(SUPPLIED MATERIAL Opens)
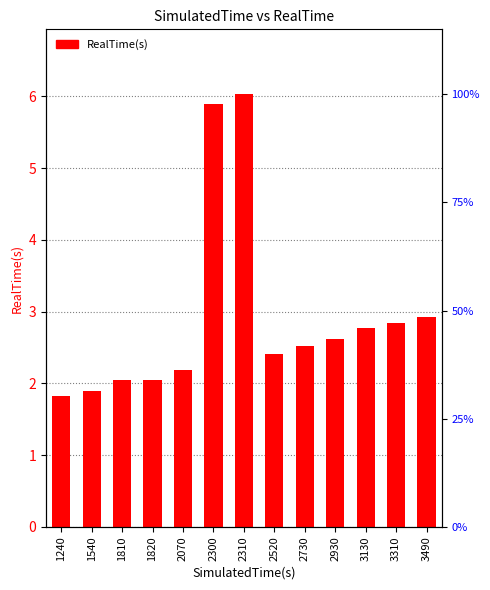

Reading left to right, list all the values displayed in this chart.

1240=1.8	1540=1.9	1810=2.0	1820=2.1	2070=2.2	2300=5.9	2310=6.0	2520=2.4	2730=2.5	2930=2.6	3130=2.8	3310=2.8	3490=2.9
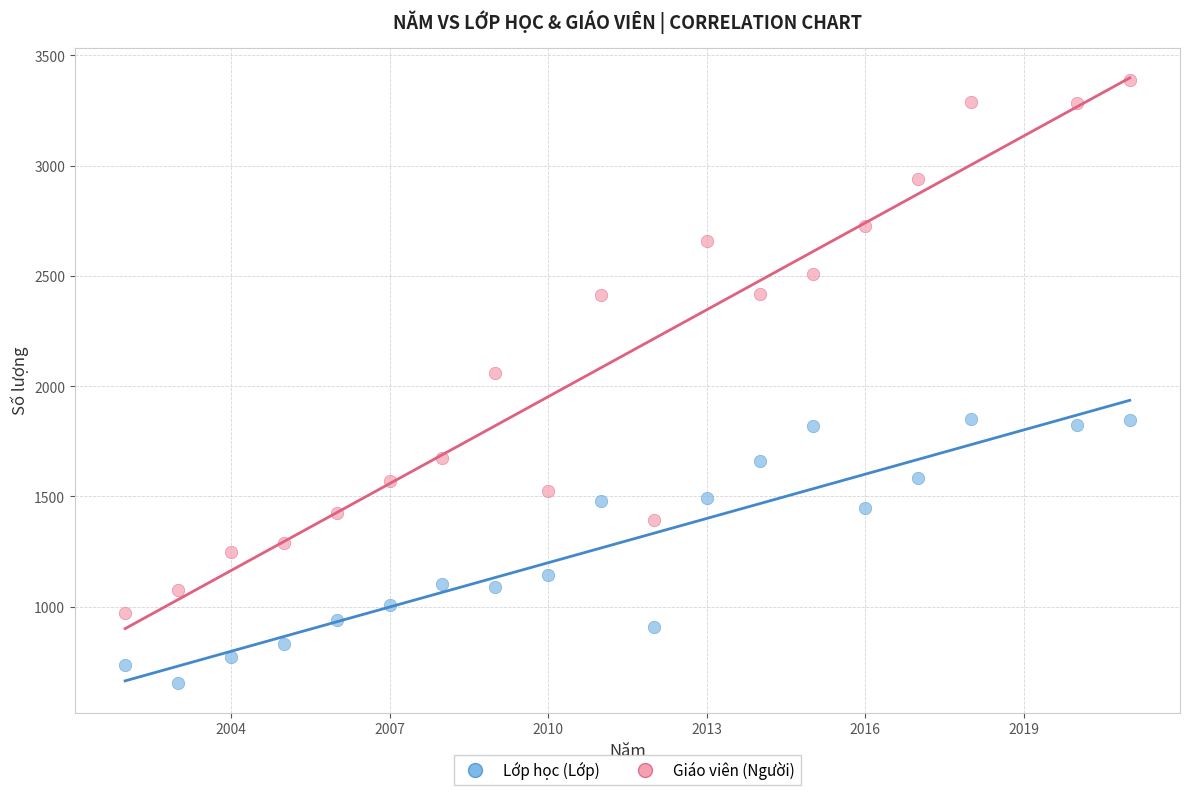

Which series has the widest spread of Y values?

Giáo viên (Người)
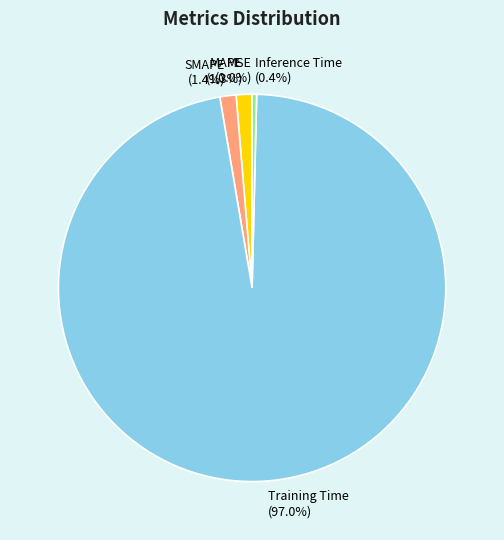

To the nearest percent, what is the difference between the largest and smallest slice percentages?

97%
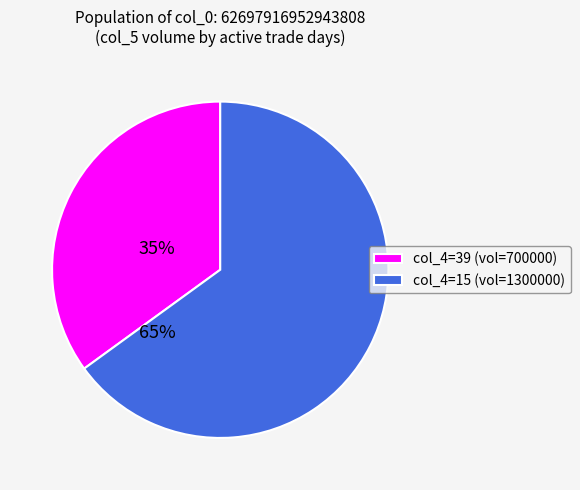

What is the smallest slice in the pie chart?

col_4=39 (vol=700000)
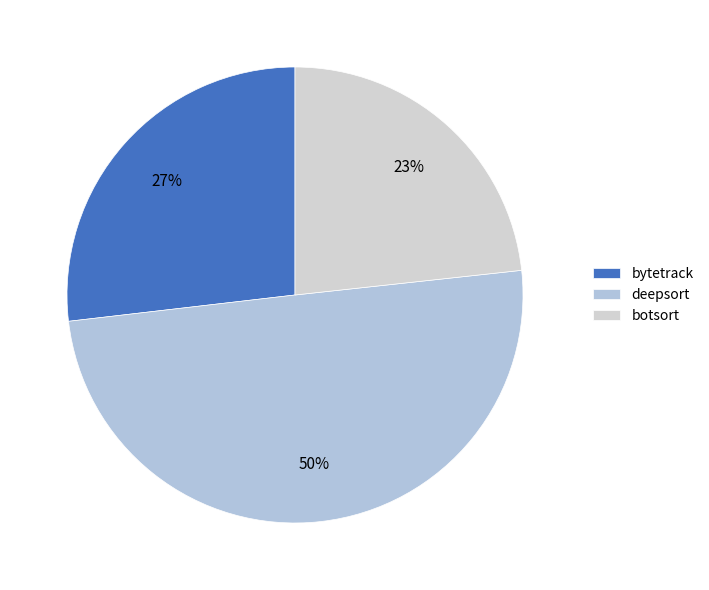

To the nearest percent, what is the combined percentage of deepsort and botsort?

73%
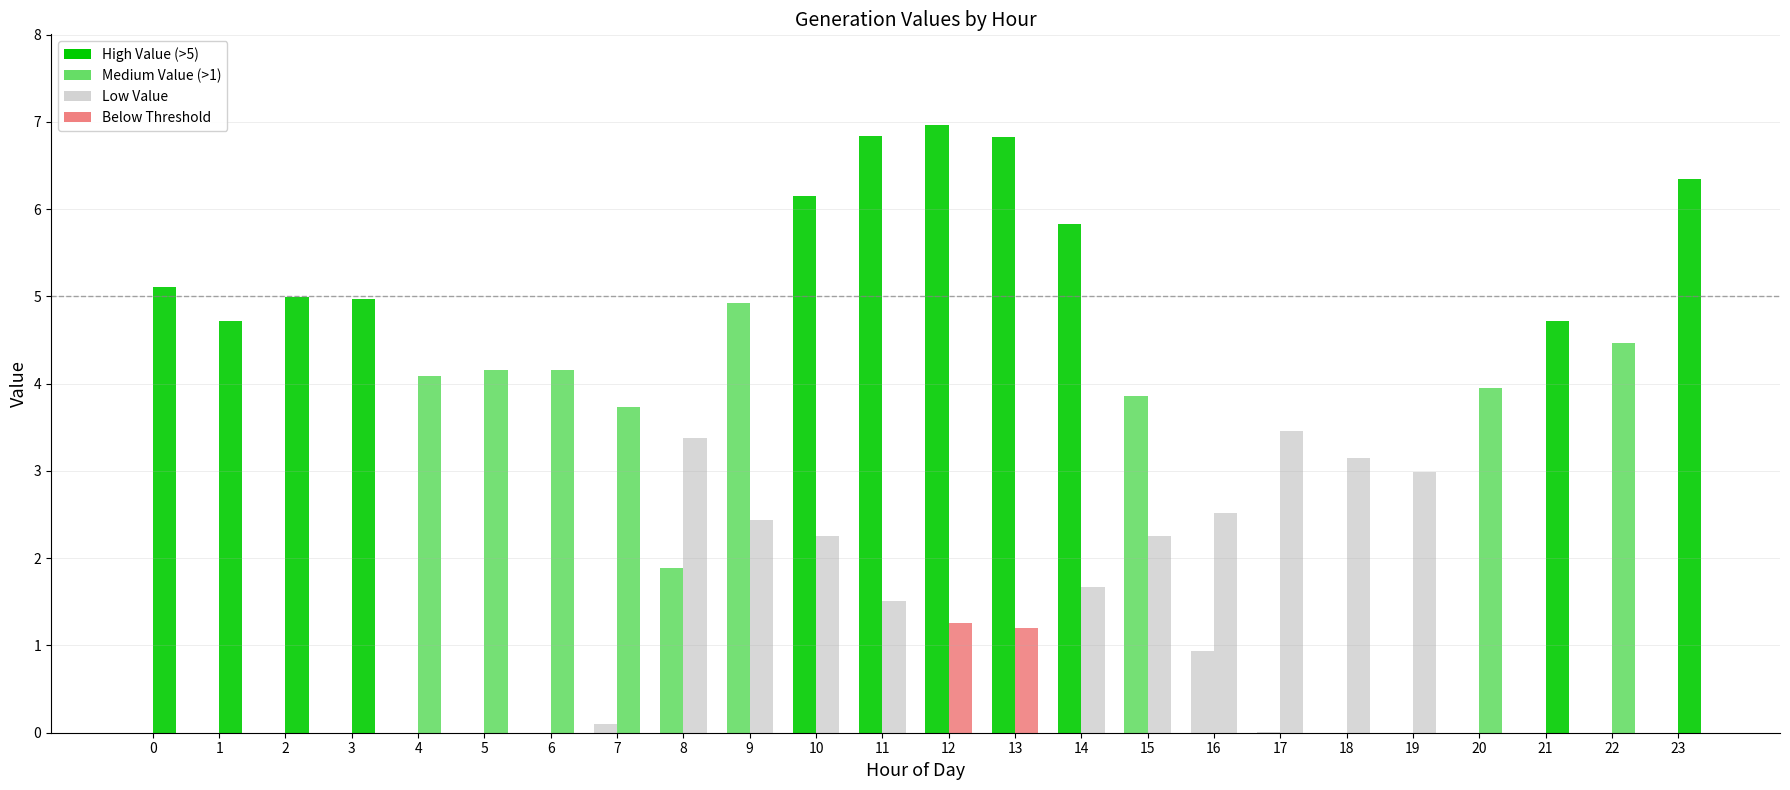

What is the greatest value displayed?

7.0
(SUPPLIED MATERIAL Closes)
▶ [THE TASK] Copy every line of the entries above word for word, leaving out the pictures.

▶ [ANSWER BELOW]
Reading left to right, list all the values displayed in this chart.

1240=1.8	1540=1.9	1810=2.0	1820=2.1	2070=2.2	2300=5.9	2310=6.0	2520=2.4	2730=2.5	2930=2.6	3130=2.8	3310=2.8	3490=2.9

Which series has the widest spread of Y values?

Giáo viên (Người)

To the nearest percent, what is the difference between the largest and smallest slice percentages?

97%

What is the smallest slice in the pie chart?

col_4=39 (vol=700000)

To the nearest percent, what is the combined percentage of deepsort and botsort?

73%

What is the greatest value displayed?

7.0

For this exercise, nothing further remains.